Just as Jesus experienced the perfect love of a perfect mother, as we pray the mysteries of the Rosary, we can connect with that same perfect mother and her perfect love. As we do, our own “mother wound” is gradually healed. The God-shaped space in our lives is filled, and the root causes of our insecurities, selfishness, stresses, and strains are resolved. To reach this resolution, we need to cast out into the deep.

Duc in altum

St. John Paul II used to echo the words of the Gospel when Jesus told the discouraged disciples in the fishing boat, “Duc in altum!— “Cast out into the deep!”  Through the traditional prayer of the Rosary, we are empowered to plunge into the depths of our hearts and minds, and there find the full nets of healing.
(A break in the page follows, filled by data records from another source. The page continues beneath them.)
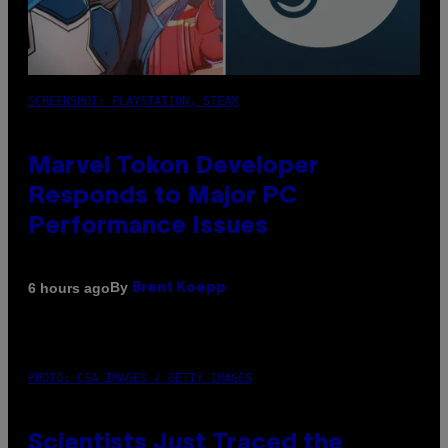
SCREENSHOT: PLAYSTATION, STEAM
Marvel Tokon Developer
Responds to Major PC
Performance Issues
By
6 hours ago
Brent Koepp
PHOTO: CSA IMAGES / GETTY IMAGES
Scientists Just Traced the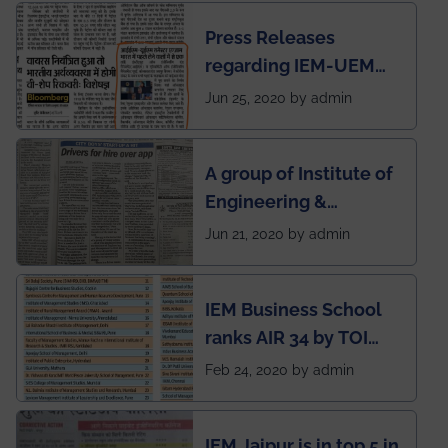
Press Releases
regarding IEM-UEM
group being the first in
Jun 25, 2020 by admin
India to conduct
semester exams
A group of Institute of
during this pandemic
Engineering &
situation of Covid19
Management (IEM),
Jun 21, 2020 by admin
Kolkata alumni
developed an app
IEM Business School
named Drivers4Me.
ranks AIR 34 by TOI
National Business
Feb 24, 2020 by admin
School survey and
rankings
IEM Jaipur is in top 5 in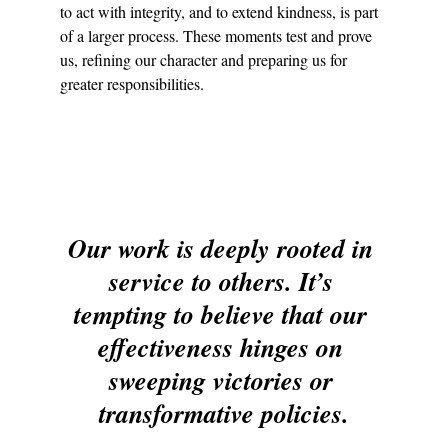
to act with integrity, and to extend kindness, is part 
of a larger process. These moments test and prove 
us, refining our character and preparing us for 
greater responsibilities.
Our work is deeply rooted in 
service to others. It’s 
tempting to believe that our 
effectiveness hinges on 
sweeping victories or 
transformative policies.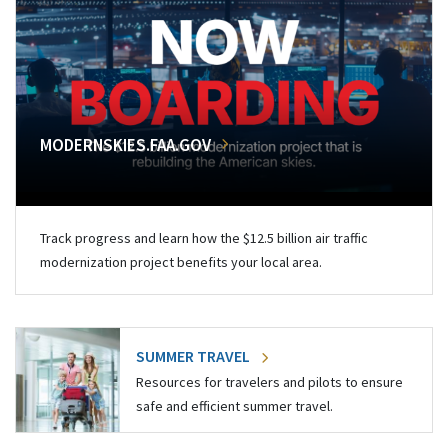
MODERNSKIES.FAA.GOV
Track progress and learn how the $12.5 billion air traffic
modernization project benefits your local area.
SUMMER TRAVEL
Resources for travelers and pilots to ensure
safe and efficient summer travel.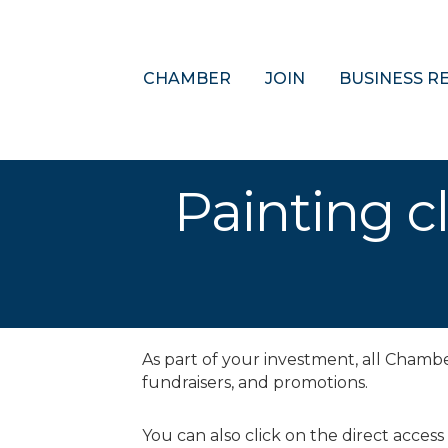
CHAMBER
JOIN
BUSINESS R
Painting cl
As part of your investment, all Cham
fundraisers, and promotions.
You can also click on the direct access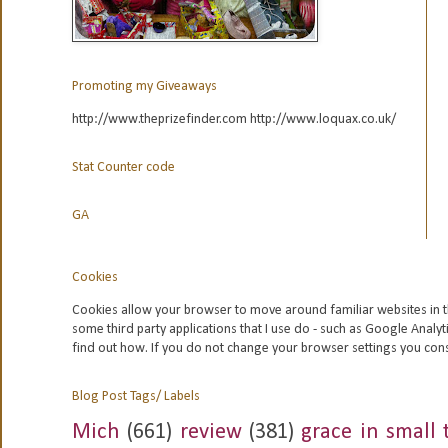
Promoting my Giveaways
http://www.theprizefinder.com http://www.loquax.co.uk/
Stat Counter code
GA
Cookies
Cookies allow your browser to move around familiar websites in t
some third party applications that I use do - such as Google
Analyt
find out how. If you do not change your browser settings you con
Blog Post Tags/ Labels
Mich
(661)
review
(381)
grace in small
The “mother wound” exists very deep in our lives because that relationship is at the very beginning of our existence. Because it is at the foundation of our lives, the “mother wound” is difficult to access. The wound lies below our conscious experience, and we are often unaware of it completely. The wound also lies below the level of words and language, so it is not easy to engage with it.

Repetitious prayer and meditation are the methods God has given to access the deepest part of our lives. Repetitious prayer occupies the linguistic channel of our mind, allowing the non-linguistic areas to be gently accessed. Meditation illuminates those areas through imagination and visualization. It is therefore through the simple recitation of the Rosary and meditation on the mysteries of the Gospel that Nurse Mary brings her mother’s love to touch us and administer Doctor Jesus’ healing.

The beauty of Marian devotions with the Rosary is that it is simple enough for any Catholic to use. The in-depth healing of the “mother wound” is completed as we pray the Rosary, even if we are not aware of what is happening. In this beautiful way God brings reconciliation, light, forgiveness, and healing to multitudes of his children.

No wonder, then, that so many popes, saints, and spiritual masters remind us over and over again to pray the Rosary, for there we will find great healing of body, mind, and spirit.